Starting at the line with "Compara los productos para Windows" and going on through the line with "Para empresas", reproduce each line in the records below exactly and nothing more.

(Saved data entries)
- - - - - - -

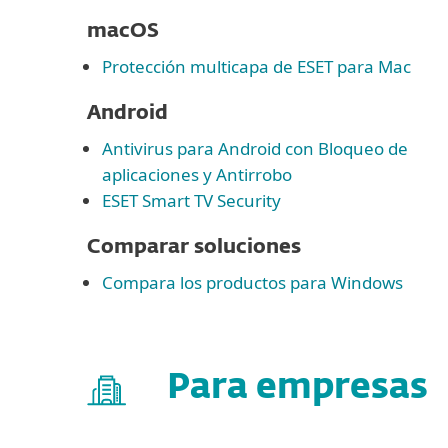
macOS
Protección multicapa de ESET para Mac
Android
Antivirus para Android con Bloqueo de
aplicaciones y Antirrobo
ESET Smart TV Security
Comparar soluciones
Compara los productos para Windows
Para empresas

- - - - - - -

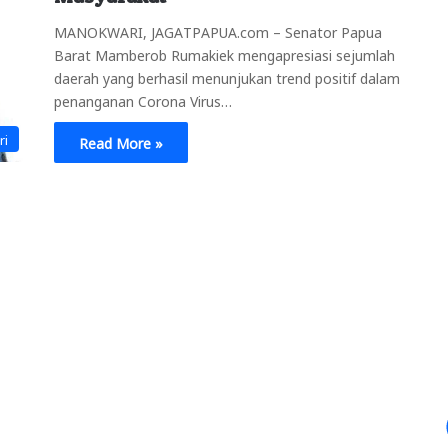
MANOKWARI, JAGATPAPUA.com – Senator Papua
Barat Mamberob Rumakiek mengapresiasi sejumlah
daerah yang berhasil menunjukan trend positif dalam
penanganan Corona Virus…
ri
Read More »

- - - - - - -

▶ [Response to this task]
Compara los productos para Windows
Para empresas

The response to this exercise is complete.